Entonces, ¿por qué escribo?
Porque, predicador como soy de la renuncia,
aún no he aprendido a ejecutarla del todo.
Fernando Pessoa
El silencio se escurre por las paredes, así como se escurre la piel vieja de las arañas que ya no anidan detrás del cuadro de la última cena. Hay demasiada niebla de cigarro. Ni siquiera ese viejo truco de encender una vela, para que el calor de su llama calcine el humo ondeante de bandera agitada por el país Nicotina, sirve para deshacerse del rastro canceroso de la nostalgia. No hay nada escrito en más de un mes. La gente suele llamar a ese tiempo perdido entre pensamientos y ociosidad: “bloqueo”. Las ideas existen empurando al hombre por haberse sometido durante tanto tiempo a la contemplación doliente, infausta, y azarosa. Las palabras castigan la falta de disciplina; se esconden detrás de las manchas de comida sobre el escritorio, detrás del papel con el teléfono de alguna que ya no responde, en las almas que habitan en mis fotografías; y en el único rincón donde asoman su delicada existencia, es en el canto de la desesperación. Uno no debería preocuparse por la falta de ideas, pues la experiencia nos recuerda que tarde o temprano llegarán; aparecen de la mano de la inspiración, y se esfuman tan pronto se ha tenido el placer de haber plasmado su cuerpo sobre las mentes ajenas que no sabrán cuán trabajoso fue dar esa diminuta aproximación al alma del que escribe. Sin embargo, en esos momentos de resquemor a las palabras, queda la llama punzante del miedo que siempre es más fuerte que la frustración. El temor a que la inspiración nunca vuelva a tocar a la puerta, es igual de intenso que el temor a la muerte; es el temor a un futuro hipotético en donde dejamos de ser lo único que creemos que podemos ser.

________________________________________

» Tarea A:
Responde con base en el texto sobre el bloqueo al escribir:
(i) ¿A quién se atribuye la cita con que se abre?
(ii) ¿Cuánto tiempo lleva sin haber nada escrito?
(iii) ¿Con qué temor se compara el temor a que la inspiración nunca vuelva?
» Tarea B:
Prolonga el texto sobre el bloqueo al escribir a partir de su última oración, con el mismo tono.
Las líneas que siguen al texto son material aparte.

Registros de un conjunto de datos:
________________________________________

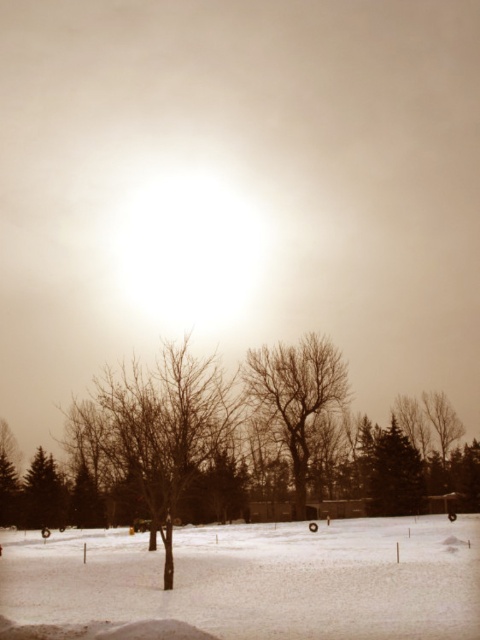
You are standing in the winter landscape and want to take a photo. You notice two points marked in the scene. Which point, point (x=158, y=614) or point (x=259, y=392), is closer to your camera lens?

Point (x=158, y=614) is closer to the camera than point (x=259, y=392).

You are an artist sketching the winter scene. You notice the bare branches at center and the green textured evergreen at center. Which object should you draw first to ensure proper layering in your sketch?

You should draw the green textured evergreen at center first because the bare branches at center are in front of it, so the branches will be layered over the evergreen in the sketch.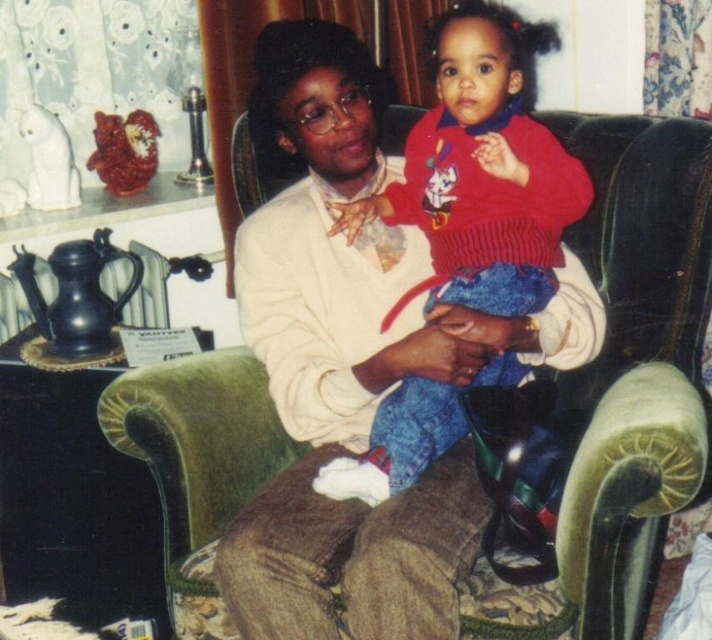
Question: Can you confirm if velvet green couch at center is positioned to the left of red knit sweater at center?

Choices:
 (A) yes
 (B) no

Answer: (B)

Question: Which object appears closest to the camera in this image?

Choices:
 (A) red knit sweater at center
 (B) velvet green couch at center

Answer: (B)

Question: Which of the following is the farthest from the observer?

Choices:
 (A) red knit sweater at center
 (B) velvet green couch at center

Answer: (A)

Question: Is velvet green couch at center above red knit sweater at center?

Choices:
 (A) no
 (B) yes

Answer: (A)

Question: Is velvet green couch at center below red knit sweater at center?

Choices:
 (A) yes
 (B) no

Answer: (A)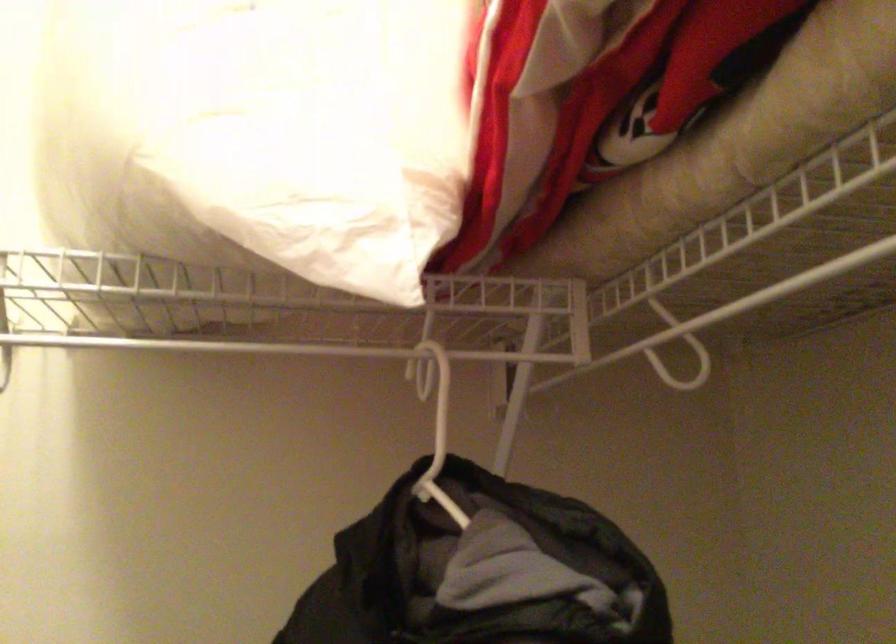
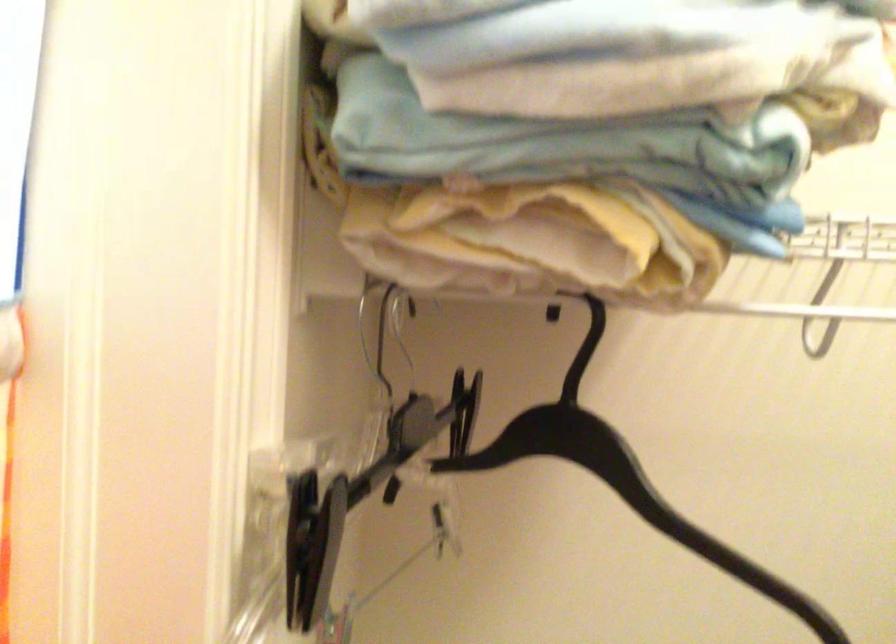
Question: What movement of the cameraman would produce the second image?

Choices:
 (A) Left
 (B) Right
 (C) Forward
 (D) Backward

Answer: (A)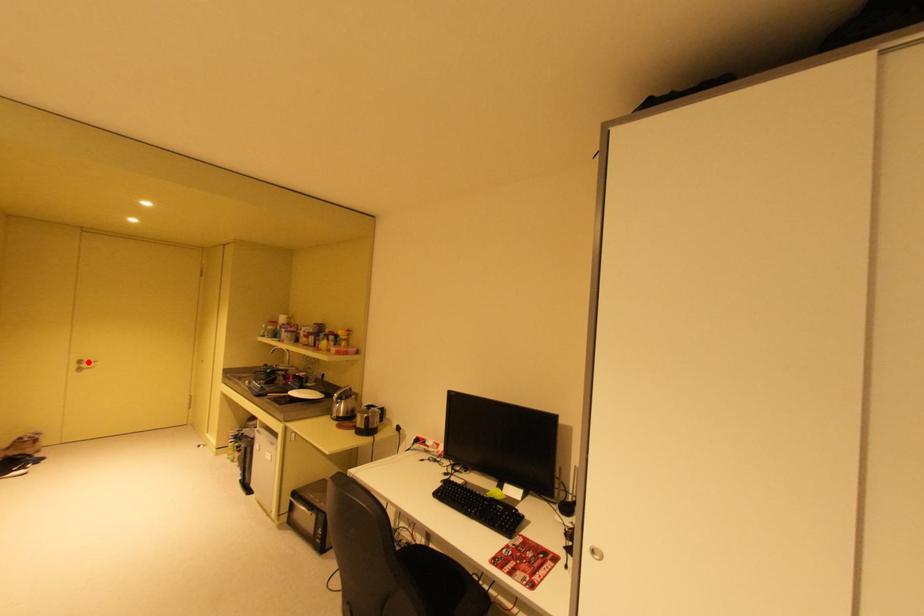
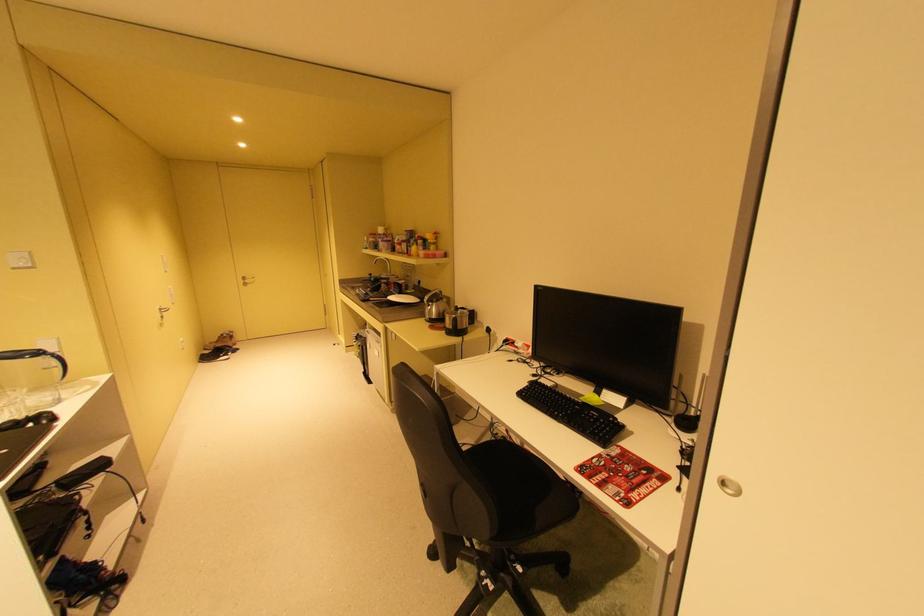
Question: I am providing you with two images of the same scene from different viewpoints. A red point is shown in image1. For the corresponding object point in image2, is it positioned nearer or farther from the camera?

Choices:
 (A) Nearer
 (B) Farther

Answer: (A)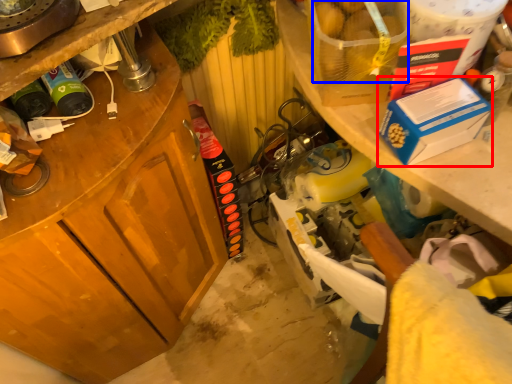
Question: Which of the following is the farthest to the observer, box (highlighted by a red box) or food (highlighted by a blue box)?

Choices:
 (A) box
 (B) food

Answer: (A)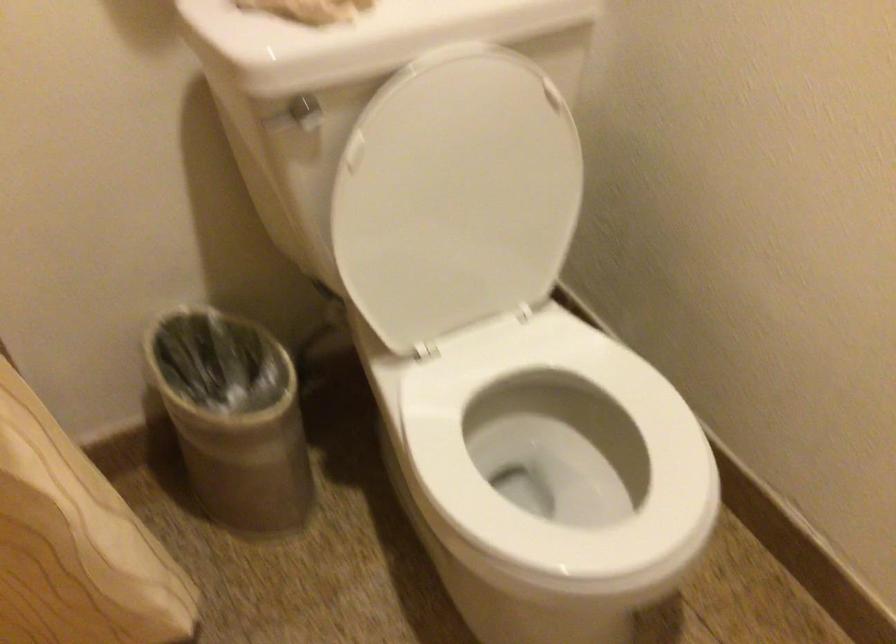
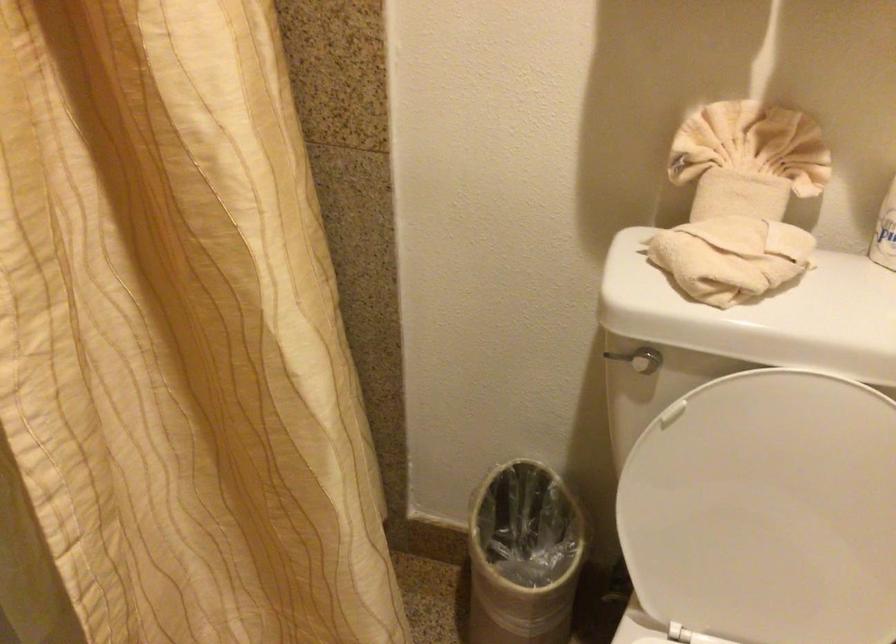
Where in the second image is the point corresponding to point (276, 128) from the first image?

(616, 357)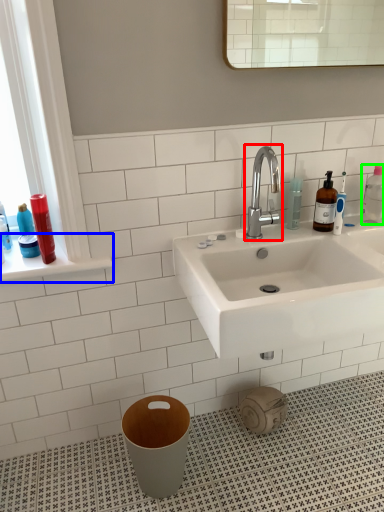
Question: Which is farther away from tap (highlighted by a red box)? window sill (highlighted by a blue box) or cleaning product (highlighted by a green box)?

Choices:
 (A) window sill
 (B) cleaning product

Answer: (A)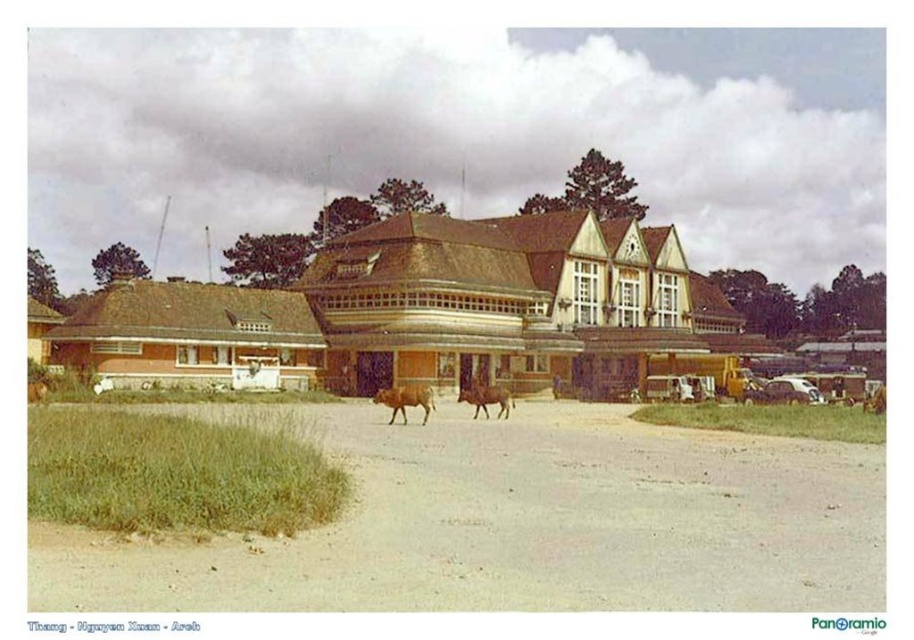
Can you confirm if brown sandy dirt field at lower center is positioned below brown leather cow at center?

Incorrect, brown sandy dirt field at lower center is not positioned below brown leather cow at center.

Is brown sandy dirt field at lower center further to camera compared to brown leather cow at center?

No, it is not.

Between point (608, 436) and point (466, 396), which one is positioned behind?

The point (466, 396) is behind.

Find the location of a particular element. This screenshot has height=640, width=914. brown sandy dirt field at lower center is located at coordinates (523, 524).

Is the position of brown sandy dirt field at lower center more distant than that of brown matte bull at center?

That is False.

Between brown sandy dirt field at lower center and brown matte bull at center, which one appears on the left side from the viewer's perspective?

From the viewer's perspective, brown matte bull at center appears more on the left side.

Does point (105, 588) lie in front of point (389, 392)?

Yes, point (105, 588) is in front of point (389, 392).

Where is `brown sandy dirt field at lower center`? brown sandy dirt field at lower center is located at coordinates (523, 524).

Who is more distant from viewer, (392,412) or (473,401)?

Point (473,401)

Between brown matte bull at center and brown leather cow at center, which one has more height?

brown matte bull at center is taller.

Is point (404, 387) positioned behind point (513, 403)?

________________________________________

» Respuesta A:
(i) A Fernando Pessoa.
(ii) Más de un mes.
(iii) Con el temor a la muerte.

» Respuesta B:
Sin sueño, con el corazón vacío como un cántaro de escupitajos, cómo la boca del predicador, o como la sabiduría de los sordos, aquí me inspiro; en la delicada línea de mis tiempos muertos, andando sin pudor y con sólo mi mente como bagaje. No sé si es propio decirlo, pero de cualquier modo es la única letra que en mi lengua habita; una suerte de estigma punzante y acerbo que brilla por todo el cuerpo de lo que un día tuvo más que pena. ¿Qué es esto? Es una buena pregunta. No es nada que no hubiera sido antes, y que no será después. Sólo es una especie de verdad aceda y purulante. Y debe quedar en claro que no es delirio, o un canto obscuro a la desesperación. Nada de eso debe leerse, porque si se ha leído así, se debe volver a leer, y volver a hacerlo hasta que la idea infausta de lo que las palabras significan se salga de nuestras cuencas. Esto es el breve trino del cumplimiento con una misión creada por la imaginación impertinente que siempre termina dominando lo que la razón ya ha demostrado como contrario; esto es una imagen ufana, segura de su veneno; sólo es vida sin forma, en la que no se encontraría nada si se usara un escalpelo; esto no sirve para el lector, como sirve para alguien roto, que lleva semanas contemplando el humo del cigarrillo, henchido por el cadáver de las arañas que frecuentan esto que soy, esto que doy, esto, que como a todo, se lo ha de llevar el viento.